Please return every line in the entries below with the word "IJTSRD" in it.

- [INFORMATION SUPPLIED]:
- Opening Delimiter -
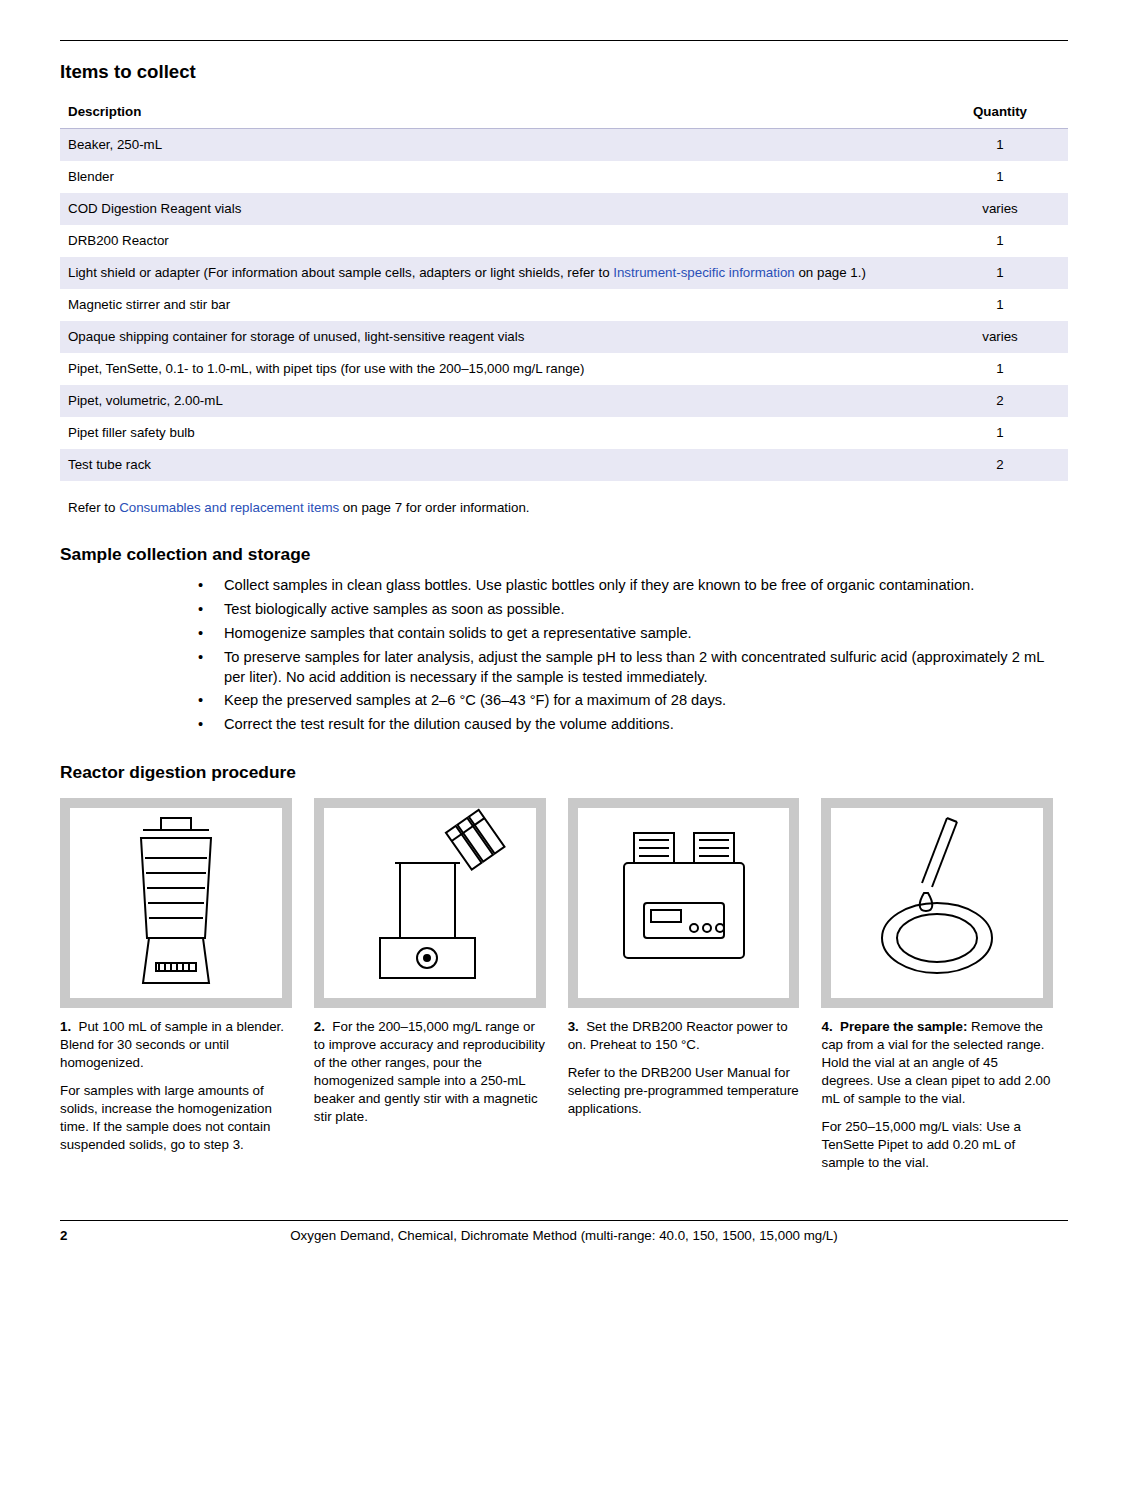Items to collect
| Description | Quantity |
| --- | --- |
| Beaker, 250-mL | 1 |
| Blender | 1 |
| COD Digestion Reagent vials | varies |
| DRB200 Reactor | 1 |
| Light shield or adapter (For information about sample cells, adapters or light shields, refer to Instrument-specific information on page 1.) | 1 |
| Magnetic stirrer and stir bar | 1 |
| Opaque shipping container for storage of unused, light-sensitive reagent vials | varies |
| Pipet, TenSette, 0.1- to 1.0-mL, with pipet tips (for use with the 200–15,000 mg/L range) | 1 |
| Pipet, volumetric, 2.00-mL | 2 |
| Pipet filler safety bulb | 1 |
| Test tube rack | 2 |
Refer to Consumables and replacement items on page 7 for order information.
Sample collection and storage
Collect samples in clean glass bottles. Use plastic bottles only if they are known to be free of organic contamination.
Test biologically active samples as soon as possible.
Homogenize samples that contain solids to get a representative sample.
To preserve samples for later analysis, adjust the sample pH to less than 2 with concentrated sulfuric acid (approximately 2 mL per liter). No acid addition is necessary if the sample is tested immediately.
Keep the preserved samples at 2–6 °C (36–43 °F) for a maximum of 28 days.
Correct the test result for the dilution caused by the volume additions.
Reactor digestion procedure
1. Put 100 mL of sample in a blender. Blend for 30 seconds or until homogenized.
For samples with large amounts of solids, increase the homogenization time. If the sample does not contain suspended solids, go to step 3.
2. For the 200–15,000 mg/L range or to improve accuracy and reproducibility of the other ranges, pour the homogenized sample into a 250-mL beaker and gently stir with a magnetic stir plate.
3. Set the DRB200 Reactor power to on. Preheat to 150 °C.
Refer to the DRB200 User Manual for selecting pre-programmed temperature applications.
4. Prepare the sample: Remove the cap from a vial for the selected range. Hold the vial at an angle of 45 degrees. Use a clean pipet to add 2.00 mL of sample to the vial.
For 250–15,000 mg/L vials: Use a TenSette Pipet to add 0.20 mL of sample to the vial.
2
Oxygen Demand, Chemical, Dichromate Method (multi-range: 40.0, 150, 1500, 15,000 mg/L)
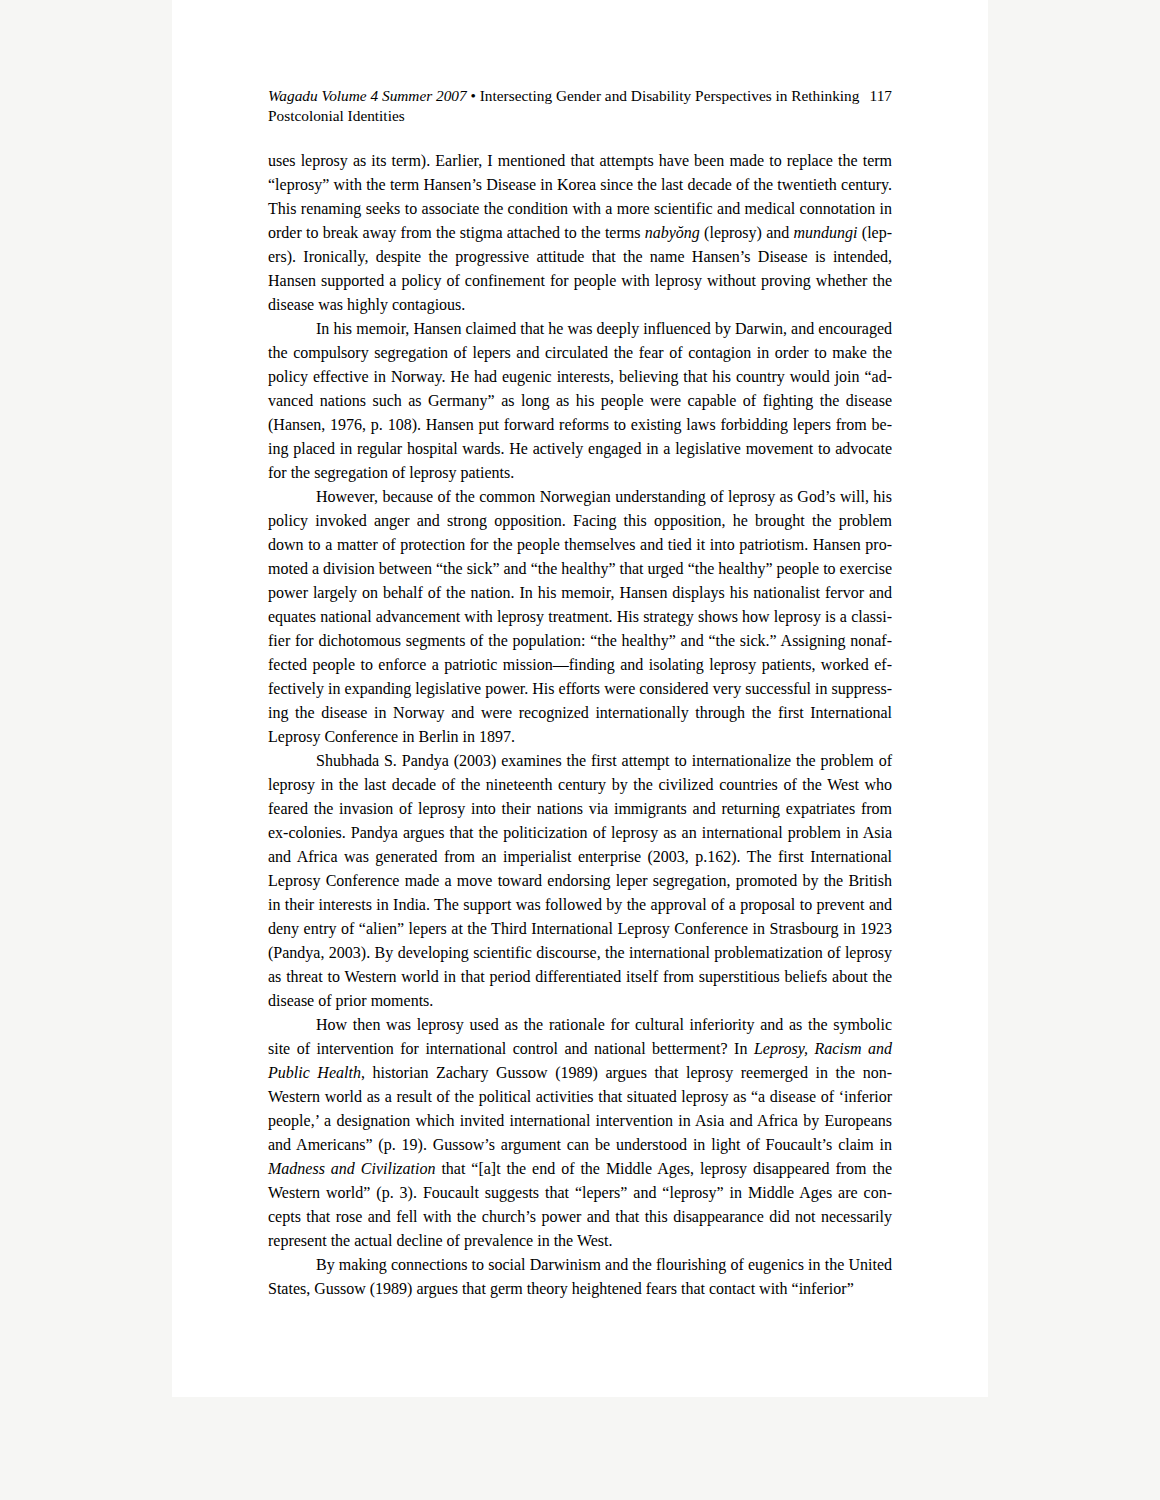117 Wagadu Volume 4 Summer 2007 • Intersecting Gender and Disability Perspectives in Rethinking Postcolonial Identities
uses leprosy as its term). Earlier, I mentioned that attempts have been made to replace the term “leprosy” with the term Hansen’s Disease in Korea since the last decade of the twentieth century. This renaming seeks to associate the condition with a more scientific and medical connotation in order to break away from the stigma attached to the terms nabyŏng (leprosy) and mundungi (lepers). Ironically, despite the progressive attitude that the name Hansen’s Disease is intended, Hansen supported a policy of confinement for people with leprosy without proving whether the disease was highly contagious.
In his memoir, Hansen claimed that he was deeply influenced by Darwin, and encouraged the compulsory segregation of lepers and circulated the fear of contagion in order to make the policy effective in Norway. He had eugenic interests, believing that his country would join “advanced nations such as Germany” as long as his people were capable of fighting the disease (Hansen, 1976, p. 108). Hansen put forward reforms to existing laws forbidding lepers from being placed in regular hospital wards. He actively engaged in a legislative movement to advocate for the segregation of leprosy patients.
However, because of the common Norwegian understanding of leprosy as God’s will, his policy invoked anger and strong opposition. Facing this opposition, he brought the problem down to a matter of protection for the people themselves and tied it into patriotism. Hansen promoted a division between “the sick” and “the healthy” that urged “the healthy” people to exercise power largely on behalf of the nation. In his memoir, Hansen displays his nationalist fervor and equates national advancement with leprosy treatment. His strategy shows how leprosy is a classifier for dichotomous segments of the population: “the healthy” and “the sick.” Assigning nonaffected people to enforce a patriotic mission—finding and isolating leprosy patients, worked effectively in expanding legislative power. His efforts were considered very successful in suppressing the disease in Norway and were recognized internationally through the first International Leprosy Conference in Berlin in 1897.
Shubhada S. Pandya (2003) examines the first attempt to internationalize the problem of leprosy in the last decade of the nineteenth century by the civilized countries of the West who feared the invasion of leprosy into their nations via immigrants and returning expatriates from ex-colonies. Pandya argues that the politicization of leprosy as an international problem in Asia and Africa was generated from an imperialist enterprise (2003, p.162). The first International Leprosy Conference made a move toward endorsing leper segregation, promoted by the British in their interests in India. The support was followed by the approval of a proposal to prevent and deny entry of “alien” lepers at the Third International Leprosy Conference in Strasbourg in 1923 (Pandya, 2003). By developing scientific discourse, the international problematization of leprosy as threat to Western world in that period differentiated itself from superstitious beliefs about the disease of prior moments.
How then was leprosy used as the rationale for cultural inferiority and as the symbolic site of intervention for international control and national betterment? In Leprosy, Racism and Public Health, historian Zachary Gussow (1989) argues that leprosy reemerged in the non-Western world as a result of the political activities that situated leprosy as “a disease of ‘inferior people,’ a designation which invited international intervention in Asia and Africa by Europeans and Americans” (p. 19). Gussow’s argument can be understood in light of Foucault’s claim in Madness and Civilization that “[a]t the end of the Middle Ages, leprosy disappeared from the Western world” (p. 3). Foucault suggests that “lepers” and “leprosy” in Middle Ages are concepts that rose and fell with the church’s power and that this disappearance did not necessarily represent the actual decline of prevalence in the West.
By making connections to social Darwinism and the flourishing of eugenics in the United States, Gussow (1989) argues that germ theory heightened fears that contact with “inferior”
- Closing Delimiter -
- Opening Delimiter -
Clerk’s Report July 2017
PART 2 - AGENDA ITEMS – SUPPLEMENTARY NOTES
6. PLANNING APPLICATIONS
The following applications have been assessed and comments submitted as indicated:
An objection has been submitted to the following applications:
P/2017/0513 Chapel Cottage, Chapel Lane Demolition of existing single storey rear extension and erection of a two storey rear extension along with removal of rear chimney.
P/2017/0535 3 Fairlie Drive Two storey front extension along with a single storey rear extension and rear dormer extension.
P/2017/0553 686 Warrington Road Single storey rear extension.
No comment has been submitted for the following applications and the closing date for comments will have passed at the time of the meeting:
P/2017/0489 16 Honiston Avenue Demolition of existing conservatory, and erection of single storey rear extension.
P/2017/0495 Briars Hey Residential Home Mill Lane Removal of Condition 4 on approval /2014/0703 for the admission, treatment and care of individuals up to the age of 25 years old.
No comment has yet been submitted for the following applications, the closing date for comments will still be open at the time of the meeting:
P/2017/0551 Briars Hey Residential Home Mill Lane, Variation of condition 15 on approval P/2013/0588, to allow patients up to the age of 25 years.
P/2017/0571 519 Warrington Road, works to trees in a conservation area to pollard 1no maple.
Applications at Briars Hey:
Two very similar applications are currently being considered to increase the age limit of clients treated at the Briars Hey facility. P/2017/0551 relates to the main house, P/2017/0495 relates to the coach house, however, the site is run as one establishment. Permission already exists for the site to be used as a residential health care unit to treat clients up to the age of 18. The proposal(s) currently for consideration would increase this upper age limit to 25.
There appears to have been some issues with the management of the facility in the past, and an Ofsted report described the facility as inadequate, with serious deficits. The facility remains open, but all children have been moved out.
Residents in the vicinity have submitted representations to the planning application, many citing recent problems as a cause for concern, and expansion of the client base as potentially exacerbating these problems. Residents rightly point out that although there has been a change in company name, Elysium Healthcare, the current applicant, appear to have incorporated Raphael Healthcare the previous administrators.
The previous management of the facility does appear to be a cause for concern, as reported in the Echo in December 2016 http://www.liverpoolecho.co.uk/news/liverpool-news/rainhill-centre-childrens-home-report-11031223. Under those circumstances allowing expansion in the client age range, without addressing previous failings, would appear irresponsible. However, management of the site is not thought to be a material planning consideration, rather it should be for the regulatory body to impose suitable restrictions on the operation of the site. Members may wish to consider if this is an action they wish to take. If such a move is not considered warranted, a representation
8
- Closing Delimiter -
- Opening Delimiter -
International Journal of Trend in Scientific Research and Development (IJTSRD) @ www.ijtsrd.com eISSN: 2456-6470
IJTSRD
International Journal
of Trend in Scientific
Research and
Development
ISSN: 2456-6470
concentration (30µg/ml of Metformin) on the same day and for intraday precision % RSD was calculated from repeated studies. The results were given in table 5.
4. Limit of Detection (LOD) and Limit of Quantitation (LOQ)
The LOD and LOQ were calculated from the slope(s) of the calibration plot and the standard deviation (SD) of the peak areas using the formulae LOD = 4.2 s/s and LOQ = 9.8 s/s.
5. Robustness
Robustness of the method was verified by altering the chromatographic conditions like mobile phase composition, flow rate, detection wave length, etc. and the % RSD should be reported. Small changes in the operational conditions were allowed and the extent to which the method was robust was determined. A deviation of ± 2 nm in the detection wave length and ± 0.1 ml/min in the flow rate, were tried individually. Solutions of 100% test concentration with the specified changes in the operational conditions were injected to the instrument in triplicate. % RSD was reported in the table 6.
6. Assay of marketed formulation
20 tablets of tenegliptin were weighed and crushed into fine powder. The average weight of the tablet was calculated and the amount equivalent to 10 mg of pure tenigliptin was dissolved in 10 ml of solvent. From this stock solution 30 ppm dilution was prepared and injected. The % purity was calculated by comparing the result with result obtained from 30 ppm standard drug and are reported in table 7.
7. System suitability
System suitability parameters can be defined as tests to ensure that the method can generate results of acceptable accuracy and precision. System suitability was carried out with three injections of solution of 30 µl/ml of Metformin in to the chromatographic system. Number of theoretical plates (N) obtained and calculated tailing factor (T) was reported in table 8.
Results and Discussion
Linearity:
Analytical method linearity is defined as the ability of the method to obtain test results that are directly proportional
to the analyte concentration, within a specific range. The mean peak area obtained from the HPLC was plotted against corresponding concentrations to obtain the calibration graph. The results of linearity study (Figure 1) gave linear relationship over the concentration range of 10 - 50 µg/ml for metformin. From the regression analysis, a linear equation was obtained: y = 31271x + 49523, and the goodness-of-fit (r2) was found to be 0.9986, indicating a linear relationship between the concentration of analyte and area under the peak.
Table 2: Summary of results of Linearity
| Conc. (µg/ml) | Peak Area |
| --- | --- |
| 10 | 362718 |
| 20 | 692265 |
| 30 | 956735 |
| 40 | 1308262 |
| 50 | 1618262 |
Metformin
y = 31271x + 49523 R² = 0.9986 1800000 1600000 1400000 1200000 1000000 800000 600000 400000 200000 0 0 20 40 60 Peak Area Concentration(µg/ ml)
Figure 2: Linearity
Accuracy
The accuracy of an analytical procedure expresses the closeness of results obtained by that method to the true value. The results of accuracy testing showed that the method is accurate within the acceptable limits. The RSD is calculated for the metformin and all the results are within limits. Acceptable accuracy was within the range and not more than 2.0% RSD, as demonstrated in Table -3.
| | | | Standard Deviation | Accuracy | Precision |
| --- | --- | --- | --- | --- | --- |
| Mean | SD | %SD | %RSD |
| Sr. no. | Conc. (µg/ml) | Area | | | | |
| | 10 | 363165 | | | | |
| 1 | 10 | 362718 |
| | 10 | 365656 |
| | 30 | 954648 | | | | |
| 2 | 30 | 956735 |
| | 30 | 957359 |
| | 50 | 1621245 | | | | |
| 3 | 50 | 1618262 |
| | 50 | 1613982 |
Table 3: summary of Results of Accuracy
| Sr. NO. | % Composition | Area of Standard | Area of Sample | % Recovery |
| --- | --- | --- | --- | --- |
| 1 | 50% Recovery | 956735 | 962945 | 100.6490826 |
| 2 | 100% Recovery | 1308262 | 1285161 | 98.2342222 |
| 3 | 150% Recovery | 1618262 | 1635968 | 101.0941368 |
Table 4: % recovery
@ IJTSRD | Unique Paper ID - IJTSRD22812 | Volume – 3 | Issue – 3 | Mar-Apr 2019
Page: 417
- Closing Delimiter -
- [ANSWER SECTION]:
International Journal of Trend in Scientific Research and Development (IJTSRD) @ www.ijtsrd.com eISSN: 2456-6470
IJTSRD
@ IJTSRD | Unique Paper ID - IJTSRD22812 | Volume – 3 | Issue – 3 | Mar-Apr 2019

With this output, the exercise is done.